Widersprüchliche Angaben
In den vorliegenden Quellen gibt es geringfügige Abweichungen in der Formulierung. So verwendet das Medium Kochegarka.com.ua in der Schlagzeile eines Artikels die Form „die Offensive wurde durchgeführt“, was als Abschluss der Operation gedeutet werden könnte, während im Text der Erklärung von Bilezkyj und in den Materialien von RBC-Ukraine die Operation als laufend, andauernd beschrieben wird („führen“, „ist zur Offensive übergegangen“). Wahrscheinlich handelt es sich um einen Unterschied in der journalistischen Darstellung: „durchgeführt“ bedeutet in diesem Kontext „gestartet, begonnen“ und nicht „abgeschlossen“. Außerdem wird der Nachname des Generals in verschiedenen Materialien als „Bilezkyj“ und „Belezkyj“ wiedergegeben – das ist eine Variante der Transliteration und kein Hinweis auf verschiedene Personen. Wesentliche faktische Widersprüche zwischen den Quellen zum Inhalt der Erklärung wurden nicht festgestellt.
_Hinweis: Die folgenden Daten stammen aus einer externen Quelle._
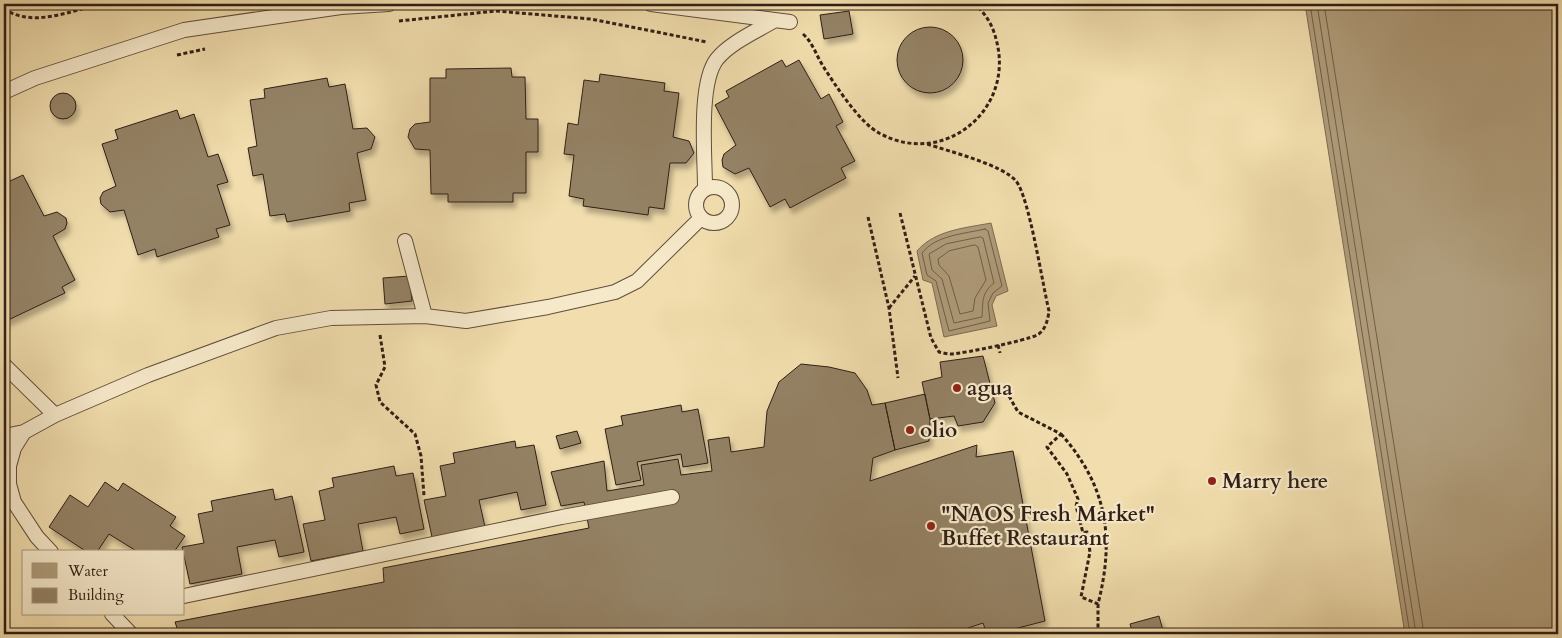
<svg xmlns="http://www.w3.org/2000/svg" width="1562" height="638" font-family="Cardo,serif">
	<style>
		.water { fill: #af9c7a; stroke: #7c6a52 }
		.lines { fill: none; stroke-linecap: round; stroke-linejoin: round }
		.shore { stroke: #705e48; stroke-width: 1 }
		.building { fill: #948265; stroke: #301f16; filter: url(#shadow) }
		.lane-casing { stroke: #604e3c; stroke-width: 16 }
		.path { stroke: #301f16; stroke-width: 3; stroke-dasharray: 4 2.5; stroke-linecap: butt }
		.lane { stroke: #f6e9ca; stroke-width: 14 }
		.poi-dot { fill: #8f2418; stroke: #f6e9ca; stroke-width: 2 }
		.labels { text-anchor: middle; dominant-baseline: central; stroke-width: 4.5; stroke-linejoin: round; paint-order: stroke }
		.poi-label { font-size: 21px; font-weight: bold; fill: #301f16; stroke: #f6e9ca; text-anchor: start }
	</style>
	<defs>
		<filter id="shadow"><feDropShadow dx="3" dy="5.5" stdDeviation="2.5" flood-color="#0004"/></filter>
	</defs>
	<rect width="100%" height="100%" fill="#f1ddad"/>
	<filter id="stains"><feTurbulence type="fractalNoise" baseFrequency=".004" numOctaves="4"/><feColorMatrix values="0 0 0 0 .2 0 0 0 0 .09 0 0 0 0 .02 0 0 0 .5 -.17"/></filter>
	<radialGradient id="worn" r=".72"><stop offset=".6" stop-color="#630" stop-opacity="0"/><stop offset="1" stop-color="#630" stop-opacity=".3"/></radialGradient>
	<path class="water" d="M1305 4H1558V634H1405Z
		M991 223 1008 291 996 296 992 305 997 326 944 337 932 283 923 280 917 251C935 230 965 228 991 223Z"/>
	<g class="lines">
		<path class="shore" d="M1310 4 1410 634
			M1317 4 1416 634
			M1324 4 1424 634
			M985 229 988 231 1002 286 993 293 988 303 990 321 949 331 936 281 927 275 922 253C936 235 964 234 985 229Z
			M981 237 983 238 994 283C981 293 983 303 982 317L954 323 942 279 932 270 929 254 946 244Z
			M975 245 978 247 986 280 975 298 973 311 960 314 949 276 939 265 938 259 949 251Z"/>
	</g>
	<path class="building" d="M849 11 853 34 824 39 820 15Z
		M897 60a33 33 0 1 1 66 0a33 33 0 1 1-66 0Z
		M782 60 786 67 799 60 821 99 829 94 843 122 836 126 855 161 841 168 846 178 790 208 785 199 770 207 749 168 735 174 723 167 722 160 724 154 736 145 715 105 729 97 726 91Z
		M511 68 512 77H525L526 119H538V152H526V193H513V202H448V194H431L430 150 415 149 408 137 410 129 415 124 430 122V78H446V69Z
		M600 74 665 83 664 91 679 93 673 137 689 141 694 153 686 163H670L664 209 649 207 648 215 583 206 584 199 569 196 574 155 564 154 568 123 578 125 584 80 599 82Z
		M327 78 329 87 345 84 353 129 367 128 375 137 371 149 357 153 366 200 349 203 350 211 287 222 285 214 270 216 263 174 253 176 248 148 257 146 250 100 265 98 264 89Z
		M50 106a13 13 0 1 1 26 0a13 13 0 1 1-26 0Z
		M177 110 180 119 194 114 208 157 218 154 228 182 217 185 230 225 216 229 219 237 157 257 155 249 138 255 124 210 110 212 101 204 100 198 103 192 116 186 102 144 118 139 115 130Z
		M7 174 10 181 23 175 44 216 57 212 66 218 67 223 65 229 53 236 75 280 62 287 65 293 6 321 4 317V175Z
		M409 276 412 301 385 304 383 278Z
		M983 356 995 403 983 422 958 426 954 416 930 419 922 382 942 377 940 362Z
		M801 364 829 367 855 373 867 390 872 405 885 403 895 450 873 458 870 481 977 445 976 457 1013 451 1045 621 995 634H987L983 623 950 634H179L175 622 384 582 383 568 589 528 584 502 561 506 551 472 604 461 607 491 644 485 641 465 678 459 681 475 712 471 708 440 729 437 731 452 764 447 767 411 779 382Z
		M925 394 930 419 929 441 895 450 885 403Z
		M681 405 682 412 698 409 708 463 683 467 681 454 637 462 641 480 616 485 605 429 623 425 621 416Z
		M577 431 581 443 560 449 556 436Z
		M515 441 516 448 534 445 546 505 521 510 517 492 479 500 485 527 432 537 424 500 446 496 440 466 455 463 453 453Z
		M394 466 396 476 413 473 424 529 400 534 396 517 358 524 363 551 311 561 303 524 325 520 319 491 334 487 332 478Z
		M105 482 118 491 123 483 176 517 170 526 185 536 174 552H138L109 534 97 552H87L49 527 70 495 88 507Z
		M273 489 275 500 292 496 304 552 279 557 275 540 237 547 242 574 190 584 182 547 204 543 198 514 213 511 211 501Z
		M1159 616 1164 634H1133L1130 624Z"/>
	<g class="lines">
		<defs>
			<path id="lane" d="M651 4 790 22
				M4 92 35 78 184 30 341 7 389 4
				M696 205a18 18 0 1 1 36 0a18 18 0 1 1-36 0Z
				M705 188C705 157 698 83 717 59 731 42 757 31 775 20
				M405 241 425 316
				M4 365 55 415
				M4 436 24 432
				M51 552 37 537 14 502 9 484V466L14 448 24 432 55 415 148 375 276 328 331 318 425 316 466 321 548 307 615 292 637 281 701 218
				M184 596 562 517 672 497
				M112 614 131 634"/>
		</defs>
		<use href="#lane" class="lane-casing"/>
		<path class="path" d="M4 9C33 28 70 11 100 4
			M399 21 496 11 591 19 707 42
			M803 34C813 43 816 55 823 66 835 85 860 123 879 133 944 169 1016 109 996 39 993 26 985 12 974 4
			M177 55 205 49
			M900 213 931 338 939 352C943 353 947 354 951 354 966 353 1024 341 1037 335 1045 331 1048 320 1049 311 1043 287 1029 196 1016 181 1003 165 948 151 927 144
			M868 217 889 308 898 378
			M889 308 915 276
			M380 335 385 367 376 385 380 402 415 434 421 456 424 496
			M998 345 1000 353
			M1009 396 1018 412 1061 434
			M1061 434C1107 486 1115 537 1098 604L1081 597 1090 552 1087 532 1083 533 1076 506 1078 499 1067 474 1047 447Z
			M1098 634V604"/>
		<use href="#lane" class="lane"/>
	</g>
	<g class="poi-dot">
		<circle cx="957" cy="388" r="5"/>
		<circle cx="910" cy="430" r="5"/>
		<circle cx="1212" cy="481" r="5"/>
		<circle cx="931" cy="526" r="5"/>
	</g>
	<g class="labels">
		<g class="poi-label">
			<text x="967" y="388">agua</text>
			<text x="920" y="430">olio</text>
			<text x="1222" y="481">Marry here</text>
			<text x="941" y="514">"NAOS Fresh Market"<tspan x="941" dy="24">Buffet Restaurant</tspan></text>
		</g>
	</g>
	<rect width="1562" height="638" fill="none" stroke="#f1ddad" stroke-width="20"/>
	<rect x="5" y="5" width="1552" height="628" fill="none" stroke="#301f16" stroke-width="2.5"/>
	<rect x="10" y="10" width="1542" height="618" fill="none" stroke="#301f16"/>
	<rect x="22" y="550" width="162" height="65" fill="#f6e9ca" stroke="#a79882"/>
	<rect x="32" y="563" width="25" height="15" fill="#af9c7a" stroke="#a79882"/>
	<text x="68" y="576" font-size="15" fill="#301f16">Water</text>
	<rect x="32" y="588" width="25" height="15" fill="#948265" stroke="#a79882"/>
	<text x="68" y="600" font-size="15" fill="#301f16">Building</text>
	<rect width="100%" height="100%" filter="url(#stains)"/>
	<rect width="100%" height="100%" fill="url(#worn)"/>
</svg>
Kontext: Wer befehligt und was bereits geleistet wurde
Erst vor Kurzem ist der Dritte Armeekorps zur Offensive „Vivaldi“ im Norden der Oblast Donezk übergegangen. Bereits wurden die Säuberung mehrerer Ortschaften, die Liquidierung getarnter Gegnergruppen und die Schaffung eines Brückenkopfs für den weiteren Vorstoß verzeichnet. Am 13. September 2026 übernahm Brigadegeneral Denys „Redys“ Prokopenko das Kommando über die Truppengruppe „Asow“, die in der Oblast Donezk operieren wird. Damit wird die Operation „Vivaldi“ unter Bedingungen einer Umstellung im Kommandoapparat durchgeführt, was nach Einschätzung von Beobachtern sowohl die Entscheidungsfindung beschleunigen als auch Zeit für die Anpassung der unterstellten Einheiten an die neue Führung erfordern kann.